**TEXTE EXTRAIT**
-------------------------
Profitant de l’absence de Tony Parker, Murray prit davantage de responsabilités pour finalement s’installer durablement dans le cinq majeur à la mène, y compris au retour du meneur historique de la franchise. La transition était actée avec le départ du tricolore à Charlotte à l’intersaison suivante, et l’ancien de Washington se voyait attribuer le titre de meneur en chef des noirs et blancs.
Mais si Dejounte Murray s’est illustré dès sa deuxième année, il le doit avant tout à ses qualités défensives. Son profil longiligne, sa taille, sa belle envergure, ses mains très actives et son sens du rebond lui permettaient de s’illustrer soir après soir dans la défense collective des Spurs. De l’autre côté du terrain en revanche, le chantier était total, ou presque.
Au niveau du tir extérieur, Murray partait du niveau zéro, tant sur le tir longue distance qu’à mi-distance. Dans la peinture, galvanisé par ses aptitudes physiques naturelles, il pêchait dans la finition au cercle, notamment lorsque les intérieurs lui barraient l’accès au panier, traduisant un manque de variété et de toucher de balle évidents.
Mais si les défauts étaient visibles, les qualités sur lesquels construire le futur bagage offensif du meneur étaient elles aussi évidentes, au premier plan duquel on retrouvait ses inévitables qualités physiques. Il faut dire qu’un meneur capable de conclure des alley-oops, on avait pas vu ça depuis un moment du côté de San Antonio.
Bref, le travail pour faire de Dejounte Murray ne serait-ce qu’un danger offensif était des plus importants. Mais la soif de travail et l’envie de progresser du joueur allaient être autant d’ingrédients facilitant la tâche du coaching staff texan, si bien qu’à ce jour, à 24 ans et après 4 saisons NBA dont une blanche, Dejounte Murray semble faire enfin étalage de son plein potentiel offensif.
Dans le labo de Chip Engelland
Le tir de Dejounte Murray était l’évident point faible du meneur de jeu dans son arsenal offensif. Une mécanique pas franchement fluide, un touché de balle pas rassurant, mais aussi et surtout un manque de confiance sur ses propres capacités à shooter à plus de 3 mètres du cercle.
-------------------------
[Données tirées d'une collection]
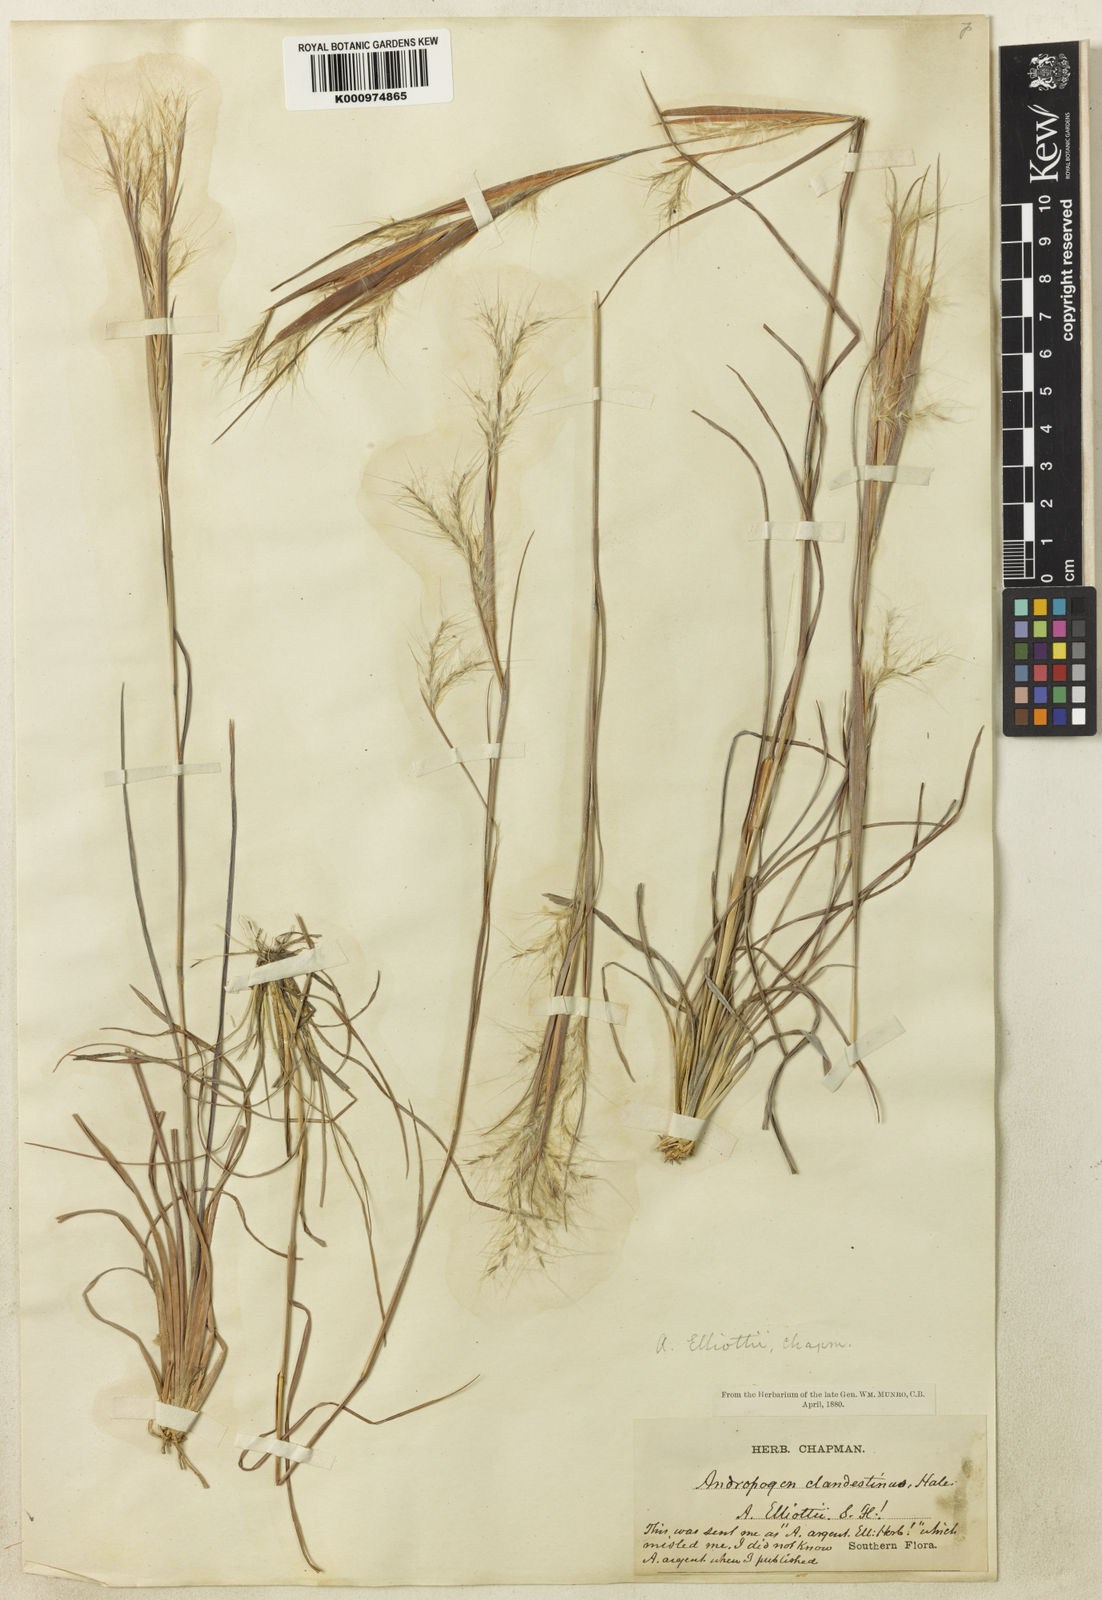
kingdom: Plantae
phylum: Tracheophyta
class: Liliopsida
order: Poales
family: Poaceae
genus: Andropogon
-------------------------
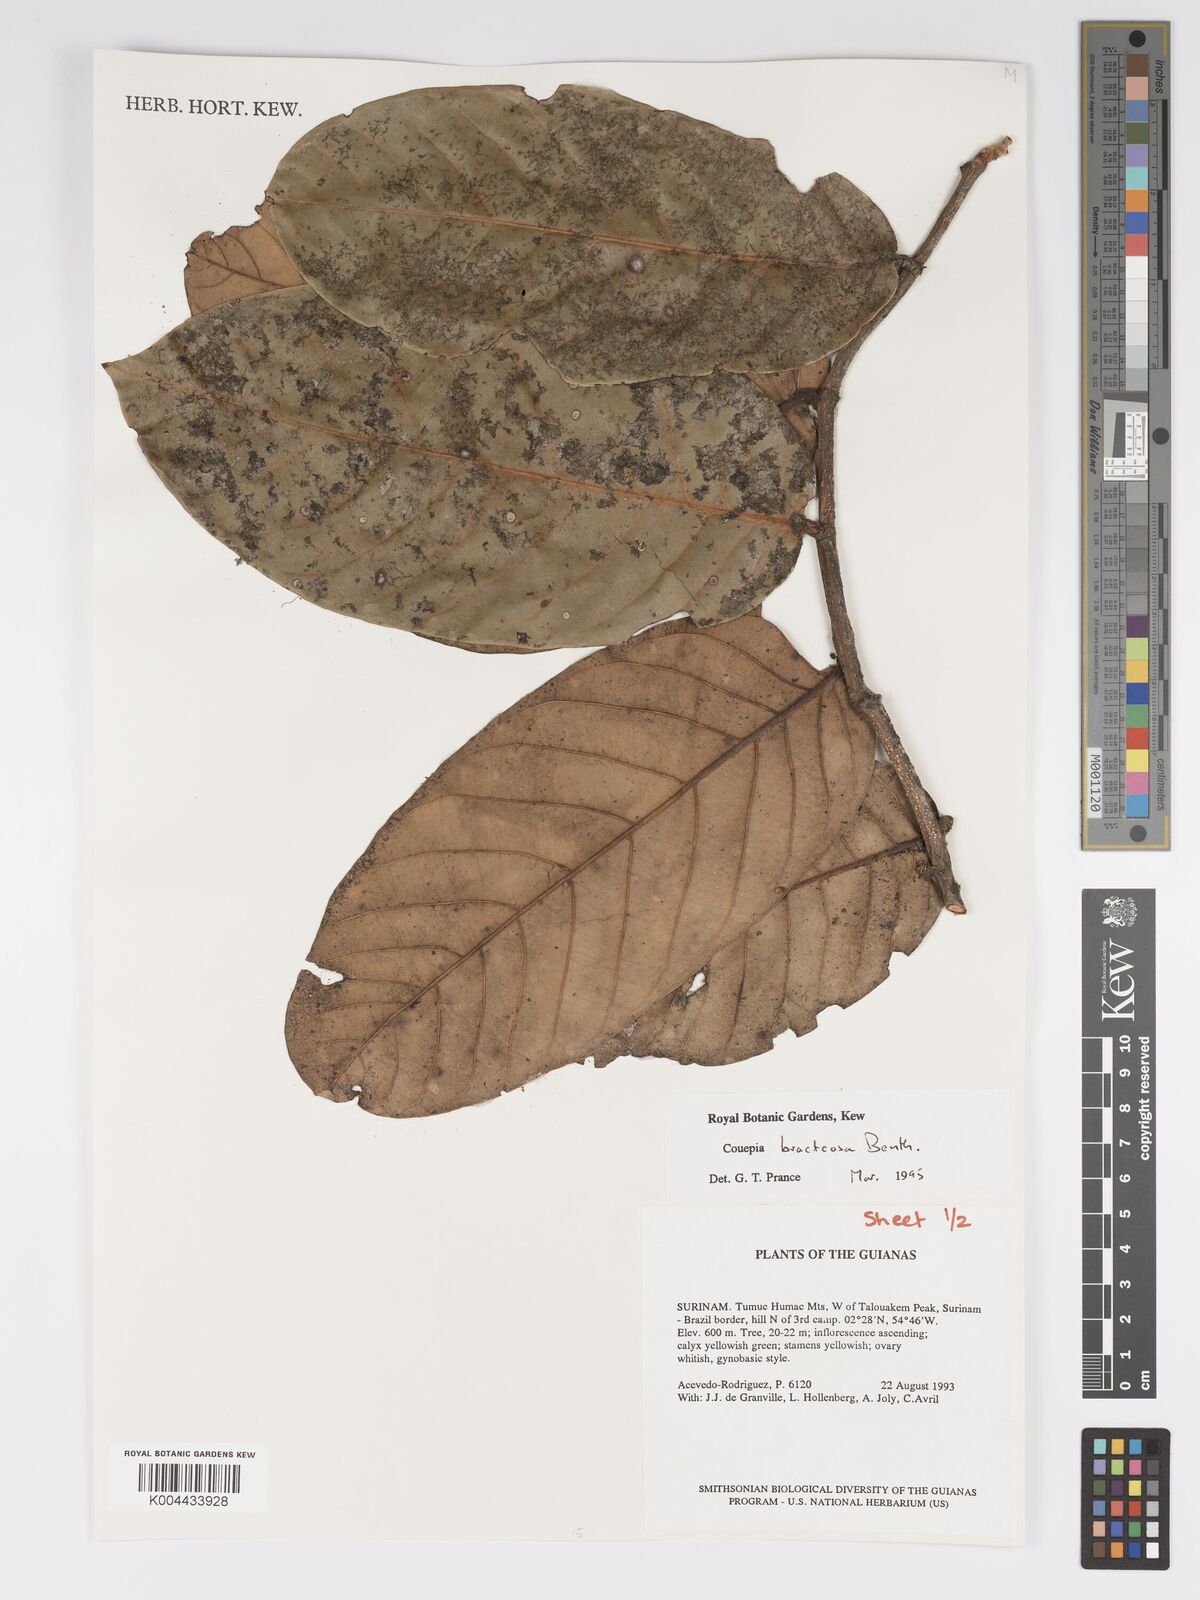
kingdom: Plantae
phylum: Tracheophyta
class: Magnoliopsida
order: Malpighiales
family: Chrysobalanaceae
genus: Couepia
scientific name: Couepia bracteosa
-------------------------
**PROBLÈMES À RÉSOUDRE**
(1) D'après le texte sur Dejounte Murray, à quel âge le joueur semble-t-il enfin faire étalage de son plein potentiel offensif ?
(2) Recopiez, s'il vous plaît, le passage du texte sur Dejounte Murray qui commence aux mots « Dans le labo » et s'arrête après les mots « mètres du cercle. ».
Ces données proviennent d'une autre source.

**LISTE DES SOLUTIONS**
(1) À 24 ans.

(2)
Dans le labo de Chip Engelland
Le tir de Dejounte Murray était l’évident point faible du meneur de jeu dans son arsenal offensif. Une mécanique pas franchement fluide, un touché de balle pas rassurant, mais aussi et surtout un manque de confiance sur ses propres capacités à shooter à plus de 3 mètres du cercle.